Wednesday, May 16, 2012

Julia Madeleine's Shares on Blog Tour!

Scarlet rose.
Scarlet rose. (Photo credit: Wikipedia)

Writers Are Such Thieves


Fiction writers can be like Dr. Frankenstein when it comes to creating characters. Although not exactly grave robbers, we find the bits and pieces we need in the people we know; friends, relatives and even strangers. We might take their childhood memories, the stories about their grandmother, their first love, their first broken heart We will steal their mannerisms, the way they laugh, that striking raise of an eyebrow, that special little tilt of their head they aren’t even aware that they do, and amalgamate them with our imagination. Secrets told in confidence can even work their way into our stories, such thieves we are, us fiction writers. At least, that's how it usually works for me.

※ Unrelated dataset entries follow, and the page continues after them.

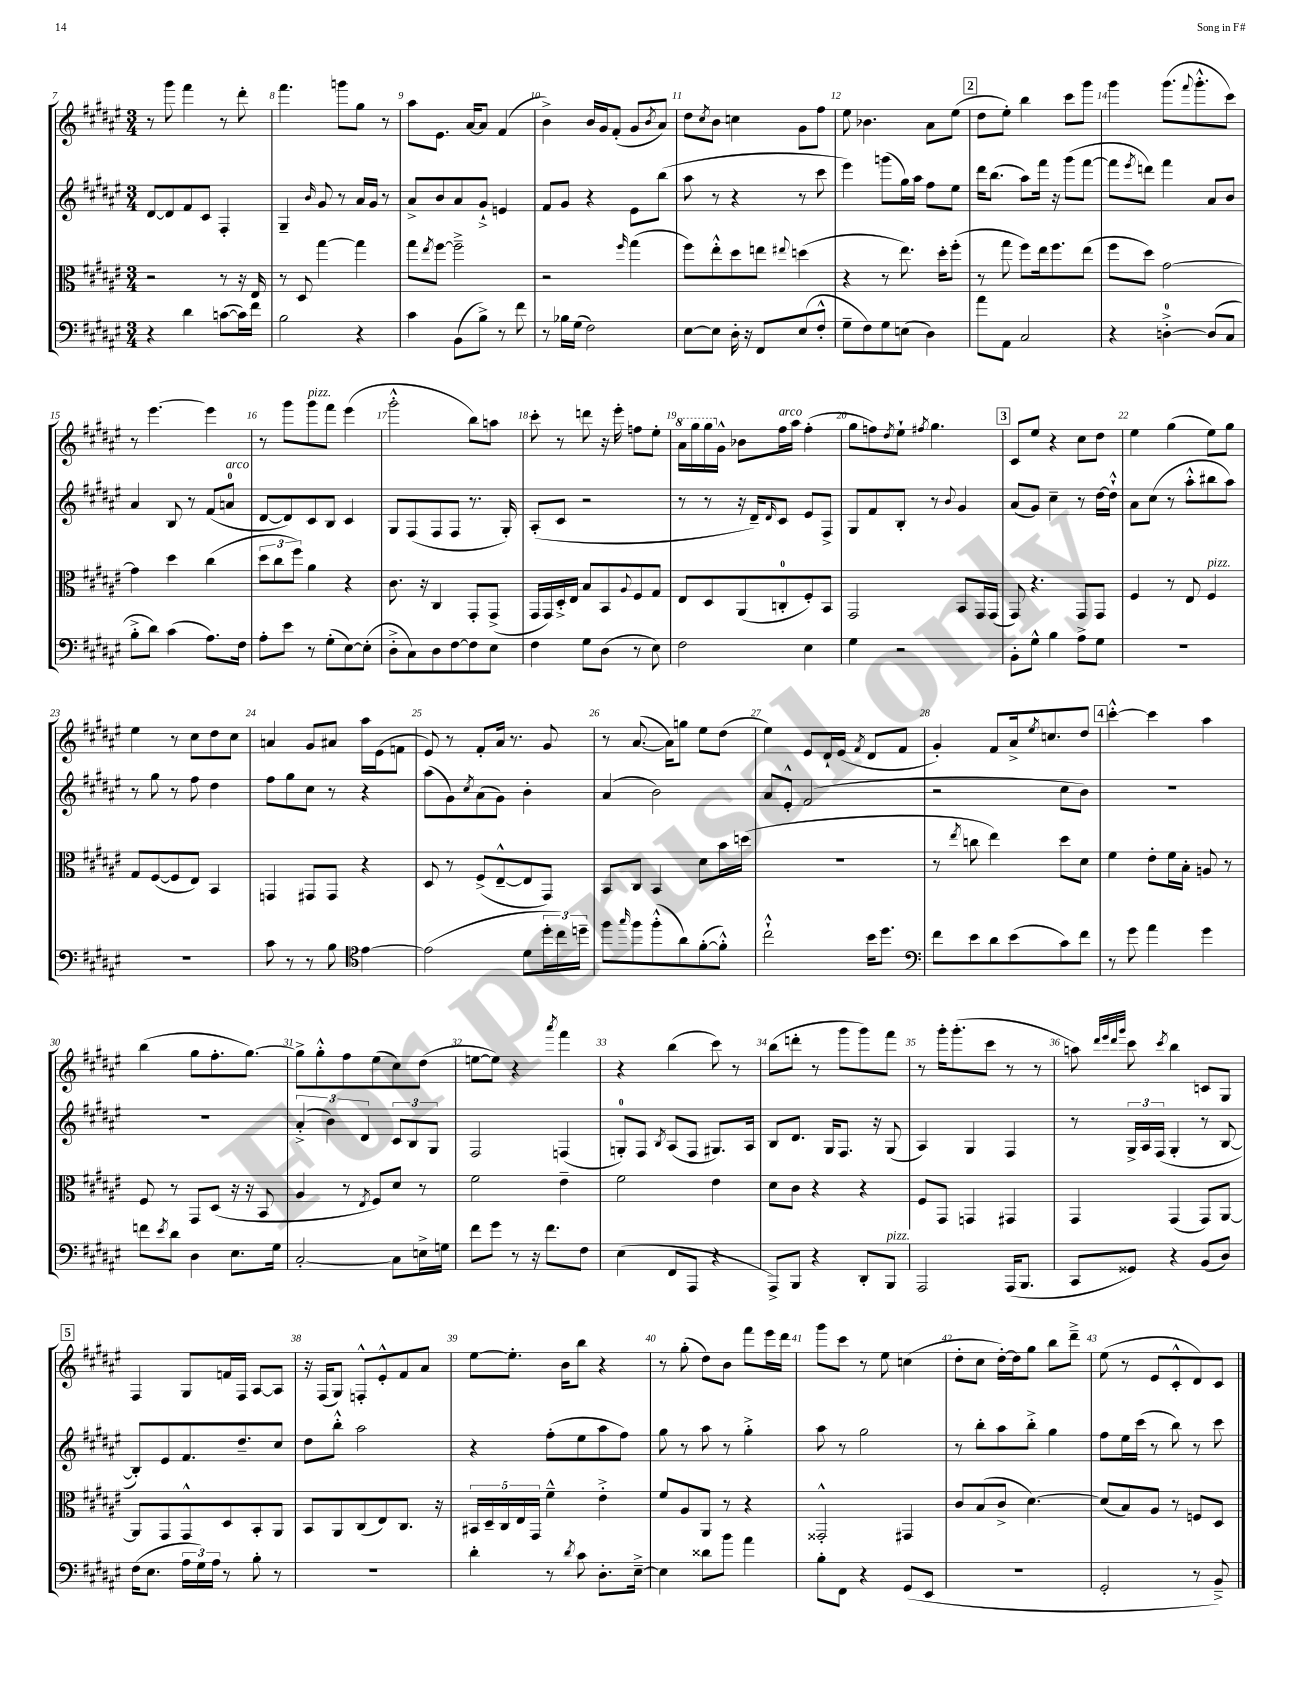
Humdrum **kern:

**kern	**kern	**kern	**kern
*part4	*part3	*part2	*part1
*staff4	*staff3	*staff2	*staff1
*clefF4	*clefC3	*clefG2	*clefG2
*k[f#c#g#d#a#e#]	*k[f#c#g#d#a#e#]	*k[f#c#g#d#a#e#]	*k[f#c#g#d#a#e#]
*M3/4	*M3/4	*M3/4	*M3/4
=7	=7	=7	=7
4r	2r	[8d#/L	8r
.	.	8d#/]	8ggg#\
4d#\	.	8f#/	4fff#\
.	.	8c#/J	.
([8cn\L	8r	4F#'/	8r
16c\L])	16r	.	8ddd#'\
16f#\JJ	16E#/	.	.
=8	=8	=8	=8
2B\	8r	4G#~/	4.fff#\
.	8D#/	.	.
.	.	16qqb/	.
.	[4gg#\	8g#/	.
.	.	8r	8gggn\L
4r	4gg#\]	16a#/LL	8gg#\J
.	.	16g#/JJ	.
.	.	8r	8r
=9	=9	=9	=9
4c#\	8gg#\L	8a#^/L	8aa#\L
.	8qee#/	.	.
.	[8ff#\J	8b/	8.e#\J
(8BB\L	2ff#~^\]	8a#/	.
.	.	.	[16a#/KL
8B^\J)	.	8g#`^/J	8a#/J]
8r	.	4en/	(4f#/
8f#\	.	.	.
=10	=10	=10	=10
8r	2r	8f#/L	4b^\)
16B-X\LL	.	8g#/J	.
(16G#\JJ	.	.	.
2F#\)	.	4r	16b/LL
.	.	.	16g#/J
.	.	.	(8f#'/J
.	16qqff#/	.	.
.	(4gg#\	8e#\L	8g#/L
.	.	.	8qb/
.	.	(8bb\J	8a#/J)
=11	=11	=11	=11
[8E#\L	8ff#\L)	8aa#\	8dd#\L
.	.	.	8qcc#/
8E#\J]	8ee#'^^\	8r	8b\J
16D#'\	8dd#\	4r	4ccn\
16r	.	.	.
8FF#/L	8een\J	.	.
.	8qqee#X/	.	.
(8E#/	(4ddn\	8r	8g#\L
8F#'^^/J	.	8ccc#\	8ff#\J
=12	=12	=12	=12
8G#~\L	4r	4eee#\)	8ee#\
8F#\)	.	.	4.b-X\
8G#\	8r	(8gggn\L	.
(8En\J	8.ee#\)	16gg#\L)	.
.	.	16aa#\JJ	.
4D#\)	.	8ff#\L	8a#\L
.	16dd#'\KL	.	.
.	(8ff#'\J	8ee#\J	(8ee#\J
!!LO:REH:place=s1:t=2
=13	=13	=13	=13
8a#\L	8r	16ddd#\KL	8dd#\L
.	.	(8.bb\J	.
8AA#\J	8gg#\	.	8ee#'\J)
2C#/	8ff#\L)	8aa#\L)	4bb\
.	16ee#\k	16fff#\Jk	.
.	8.ff#\	16r	.
.	.	(8ggg#\L	8ccc#\L
.	(8ee#\J	[8fff#\J	8ggg#\J
=14	=14	=14	=14
4r	8ff#\L	8fff#\L]	4ggg#\
.	.	8qeee#/	.
.	8dd#\J)	8dddn\J)	.
[4Dn'^\	[2g#\	4fff#\	(8.ggg#\L
.	.	.	8qqfff#/
.	.	.	8.ggg#'^^\
(8D/L]	.	8a#/L	.
8C#/J	.	8b/J	8ccc#\J)
!!LO:LB:g=z
=15	=15	=15	=15
8B'^\L	4g#\]	4a#/	8r
8d#\J)	.	.	[4.eee#\
(4c#\	4dd#\	8B/	.
.	.	8r	.
8.A#\L)	(4cc#\	(8f#/L	4eee#\]
!	!	!LO:TX:a:i:t=arco	!
.	.	8an/J	.
16F#\Jk	.	.	.
=16	=16	=16	=16
8A#'\L	12dd#\L	[8d#/L	8r
.	12cc#\	.	.
8e#\J	.	8d#/])	8ggg#\L
.	12ff#\J)	.	.
!	!	!	!LO:TX:a:i:t=pizz.
8r	4a#\	8c#/	8ggg#\
(8G#'\L	.	8B/J	8fff#\J
[8E#\)	4r	4c#/	(4eee#\
(8E#'\J]	.	.	.
=17	=17	=17	=17
8D#'^\L	8.c#\	8G#/L	2ggg#'^^\
8C#\)	.	(8F#/	.
.	16r	.	.
8D#\	4C#/	8F#/	.
[8F#\	.	8F#/J	.
8F#\]	8GG#'/L	8.r	8bb\L)
8E#\J	(8GG#^/J	.	8aan\J
.	.	16G#'/)	.
=18	=18	=18	=18
4F#\	16GG#/LL	(8A#'/L	8ccc#'\
.	16GG#/)	.	.
.	16D#'^/	8c#/J	8r
.	16E#/JJ	.	.
8G#\L	8B/L	2r	8dddn\
(8D#\J	8BB/	.	16r
.	.	.	16eee#'\
.	8qqA#/	.	.
8r	8F#/	.	8ffn\L
8E#\)	8G#/J	.	8ee#'\J
=19	=19	=19	=19
*	*	*	*8va
2F#\	8E#/L	8r	16aa#\LL
.	.	.	16ggg#\
.	8D#/	8r	16ggg#\
*	*	*	*X8va
.	.	.	16g#^^\JJ
.	(8AA#/	16r	8b-X\L
.	.	16d#~/KL)	.
.	.	16qqd#/	.
!	!	!	!LO:TX:a:i:t=arco
.	8Cn'/	8c#/J	16ff#\L
.	.	.	16aa#\JJ
4E#\	8F#'/)	8e#/L	(4ff#'\
.	8BB/J	8F#^/J	.
=20	=20	=20	=20
4G#\	2GG#/	8G#/L	8gg#\L
.	.	8f#/	8ffn\)
.	.	.	8qdd#/
2r	.	8B'/J	8ee#`\J
.	.	.	8qff#X/
.	.	8r	4.gg#\
.	.	8qqb/	.
.	8BB/L	4g#/	.
.	16GG#/L	.	.
.	(16GG#/JJ	.	.
!!LO:REH:place=s1:t=3
=21	=21	=21	=21
8BB'\L	8GG#/)	(8a#/L	8c#/L
8G#^^\J	4.r	8g#/J)	8ee#/J
4B\	.	4cc#~\	4r
8A#^\L	8GG#/L	8r	8cc#\L
8G#\J	8GG#/J	[16dd#\LL	8dd#\J
.	.	16dd#`^^\JJ]	.
=22	=22	=22	=22
2.r	4F#/	8a#\L	4ee#\
.	.	(8cc#\J	.
.	8r	8r	(4gg#\
.	8E#/	8aa#'^^\L	.
!	!LO:TX:a:i:t=pizz.	!	!
.	4F#/	8bb#X\	8ee#\L)
.	.	8aa#\J)	8gg#\J
!!LO:LB:g=z
=23	=23	=23	=23
2.r	8G#/L	8r	4ee#\
.	([8F#/	8gg#\	.
.	8F#/]	8r	8r
.	8E#/J)	8ff#\	8cc#\L
.	4BB/	4dd#\	8dd#\
.	.	.	8cc#\J
=24	=24	=24	=24
8c#\	4GGn/	8ff#\L	4an/
8r	.	8gg#\	.
8r	8GG#X/L	8cc#\J	8g#/L
8B\	8GG#/J	8r	8a#X/J
*clefC4	*	*	*
[4e#\	4r	4r	16aa#\LL
.	.	.	(16e#\J
.	.	.	8fn\J
=25	=25	=25	=25
(2e#\]	8D#/	(8aa#\L	8e#/)
.	8r	8g#\)	8r
.	.	8qcc#/	.
.	(8F#^/L	(8a#\	8f#'/L
.	[8E#~^^/	8g#\J)	16a#/Jk
.	.	.	8.r
8d#\L	8E#/]	4b'\	.
24dd#'\L	8GG#/J)	.	8g#/
24cc#\)	.	.	.
24ddn~\JJ	.	.	.
=26	=26	=26	=26
8ff#\L	8BB/L	(4a#/	8r
16qqgg#/	.	.	.
8ff#\	8C#/J	.	([8.a#/
(8ff#'^^\	4BB/	2b\)	.
.	.	.	16a#\KL])
8a#\)	.	.	8ggn\J
([8f#'\	8d#\L	.	8ee#\L
8f#'^^\J])	16b\L	.	(8dd#\J
.	(16ddn\JJ	.	.
=27	=27	=27	=27
2cc#`^^\	2.r	8a#/L	4ee#\)
.	.	8e#'^^/J	.
.	.	(2f#/	8e#/L
.	.	.	16d#`/L
.	.	.	(16e#/JJ
.	.	.	8qf#/
16b\KL	.	.	8d#/L
8.dd#\J	.	.	.
.	.	.	8f#/J
=28	=28	=28	=28
*clefF4	*	*	*
8f#\L	8r	2r	4g#'/)
.	8qee#/	.	.
8e#\	8ccn\	.	.
8d#\	4ee#\)	.	8f#/L
(8e#\	.	.	16a#^/k
.	.	.	8qee#/
.	.	.	8.ccn/
8c#\)	8dd#\L	8cc#\L	.
8f#\J	8d#\J	8b\J)	8dd#/J
!!LO:REH:place=s1:t=4
=29	=29	=29	=29
8r	4f#\	2.r	[4ccc#'^^\
8g#\	.	.	.
4a#\	8e#'\L	.	4ccc#\]
.	16f#\L	.	.
.	16B'\JJ	.	.
4g#\	8An/	.	4aa#\
.	8r	.	.
!!LO:LB:g=z
=30	=30	=30	=30
8fn\L	8F#/	2.r	(4bb\
8qe#/	.	.	.
8d#\J	8r	.	.
4D#\	8GG#/L	.	8gg#\L
.	(8D#/J	.	8.ff#'\
8.E#\L	16r	.	.
.	16r	.	[8.gg#\J)
.	8BB/	.	.
16G#\Jk	.	.	.
=31	=31	=31	=31
[2C#'/	4A#/	(6a#'^/	8gg#^\L]
.	.	.	8gg#'^^\
.	.	6b\)	.
.	8r	.	8ff#\
.	.	6d#/	.
.	8qE#/	.	.
.	8F#/L)	.	(8ee#\
8C#\L]	8d#/J	12c#/L	8cc#\)
.	.	12B/	.
16En^\L	8r	.	(8dd#\J
.	.	12G#/J	.
16Gn\JJ	.	.	.
=32	=32	=32	=32
8f#\L	2f#\	2F#/	[8een\L
8g#\J	.	.	8ee\J])
8r	.	.	4r
16r	.	.	.
8.f#\L	.	.	.
.	.	.	8qaaa#/
.	4e#~\	(4Fn/	4fff#\
8F#\J	.	.	.
=33	=33	=33	=33
(4E#\	2f#\	8Gn'/L)	4r
.	.	8F#/J	.
.	.	8qB/	.
8FF#/L	.	(8A#/L	(4bb\
8AAA#/J	.	8F#/J	.
4r	4e#\	8.G#X/L)	8ccc#\)
.	.	.	8r
.	.	16A#/Jk	.
=34	=34	=34	=34
8AAA#^/L)	8d#\L	8B/L	(8bb\L
8BBB/J	8c#\J	8.d#/J	8dddn'\J
4r	4r	.	8r
.	.	16G#/KL	.
.	.	8.F#/J	8ggg#\L
8DD#'/L	4r	.	8ggg#\)
.	.	16r	.
!LO:TX:a:i:t=pizz.	!	!	!
8BBB/J	.	(8G#/	8fff#\J
=35	=35	=35	=35
2AAA#/	8F#/L	4A#/)	8r
.	8GG#/J	.	16ggg#'\KL
.	.	.	(8.ggg#'\
.	4GGn/	4G#/	.
.	.	.	8ccc#\J
(16AAA#/KL	4GG#X/	4F#/	8r
8.BBB/J	.	.	.
.	.	.	8r
=36	=36	=36	=36
8CC#/L	4GG#/	8r	8aan\)
.	.	.	32qqddd#/LLL
.	.	.	32qqeee#/
.	.	.	32qqddd#/
.	.	.	32qqggg#/JJJ
8GG##X/J)	.	24G#^/LL	8ccc#\
.	.	24A#/	.
.	.	(24F#/JJ	.
.	.	.	8qccc#/
4r	(4GG#/	4G#'/	4bb\
(8BB/L	8GG#/L)	8r	8cn/L
8D#/J)	[8AA#/J	[8B/	8G#/J
!!LO:LB:g=z
!!LO:REH:place=s1:t=5
=37	=37	=37	=37
(16F#\KL	8AA#/L]	8B'/L])	4F#/
8.E#\J	.	.	.
.	8GG#/	8e#/	.
24A#\LL	8GG#^^/	8.f#/	8G#/L
24G#\)	.	.	.
24A#\JJ	.	.	.
8r	8D#/	.	16fn/L
.	.	8.dd#~/	16F#/JJ
8B'\	8BB'/	.	[8A#/L
8r	8AA#/J	8cc#/J	8A#/J]
=38	=38	=38	=38
2.r	8BB/L	8dd#\L	16r
.	.	.	(16F#/KL
.	8AA#/	8bb'^^\J	8G#/J)
.	(8C#/	2aa#\	8Fn'^^/L
.	8E#/)	.	8e#'^^/
.	8.C#/J	.	8f#/
.	.	.	8a#/J
.	16r	.	.
=39	=39	=39	=39
4d#'\	20BB#X/LL	4r	[8ee#\L
.	20D#~/	.	.
.	20C#/	.	.
.	.	.	8.ee#'\J]
.	20E#/	.	.
.	20GG#/JJ	.	.
8r	4f#~^^\	(8ff#'\L	.
.	.	.	16b\KL
8qd#/	.	.	.
8c#\	.	8ee#\	8bb\J
8.D#'\L	4e#'^\	8aa#\	4r
.	.	8ff#\J)	.
[16E#~^\Jk	.	.	.
=40	=40	=40	=40
4E#\]	8f#/L	8gg#\	8r
.	8A#/	8r	(8gg#'\
8d##X\L	8AA#/J	8aa#\	8dd#\L)
8b\J	8r	8r	8b\J
4a#\	4r	4gg#'^\	8fff#\L
.	.	.	16eee#\L
.	.	.	16ddd#\JJ
=41	=41	=41	=41
8B'\L	2GG##X'^^/	8aa#\	8ggg#\L
8FF#\J	.	8r	8ccc#\J
4r	.	2gg#\	8r
.	.	.	8ee#\
(8GG#/L	4GG#X/	.	(4ccn\
8EE#/J	.	.	.
=42	=42	=42	=42
2.r	8c#/L	8r	8dd#'\L
.	(8B/	8bb'\L	8cc#\J
.	8c#^/J	8aa#\	[16dd#'\LL)
.	.	.	16dd#\J]
.	[4.d#\)	8bb'^\J	8gg#\J
.	.	4gg#\	8bb\L
.	.	.	8ddd#~^\J
=43	=43	=43	=43
2GG#'/	(8d#/L]	8ff#\L	(8ee#\
.	8B/)	16ee#\L	8r
.	.	(16ccc#\JJ	.
.	8A#/J	8r	8e#/L
.	8r	8bb\)	8c#'^^/
8r	8Fn/L	8r	8d#/)
8BB~^/)	8D#/J	8ccc#\	8c#/J
==	==	==	==
*-	*-	*-	*-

Then it all gets sifted through the imagination and molded into a new person that becomes a character. These new imaginary people take their first delicate steps across the page, and as the chapters progress, they will grow into their own individual people, doing and saying things that surprise even their creator. Sometimes these new characters, these Frankenstein monsters we construct, even take over the story. This is precisely what happened in my new psychological thriller, The Truth About Scarlet Rose.

Originally Scarlet Rose, the washed-up burlesque queen from the 1960s, was a secondary character, a mere supporting cast member. But her personality became so huge, and she demanded so much attention, that she somehow managed to bully her way into becoming the main character of the story, even going so far as to get her name in the title.

Scarlet Rose, who’s real name is Sylvia, is based on a friend’s mother from when I was a teen. My friend “Debbie” at the tender age of fourteen was responsible for the care of her two younger sisters and brother. Her mother was a single parent supporting her family on social assistance and went out to the bar with her girlfriends nearly every night. She was a stereotype. Often she’d come home angry and drunk and scream at Debbie like a drill sergeant. She was a tyrant and Debbie feared her. Yet she was desperate to please her mother and win her love and approval which always seemed to elude her. It was this mother and daughter dynamic that fascinated me. The perversion of the parent-child relationship, that I found so curious in my friend’s relationship with her mother, plays out in my novel between Scarlet Rose and her daughter. Scarlet has my friend’s mother’s beautiful red hair, her dark piercing eyes that can shred you to pieces, reduce your very being to tatters with a single look. She has elements from other people too. Like how she throws back her head and releases her throaty booming laugh. I stole that from my sister-in-law. Her scoliosis, the result from a crushed disc in her spine from being hit by a car at age five, was taken from an ex-coworker.

Plenty of bits and pieces of other people went into the creation of the monster that Scarlet Rose is in the story. When her black little heart began to beat, dripping it's venom all over the page, like the narcissistic psychopath that she is, she went and stole the entire story.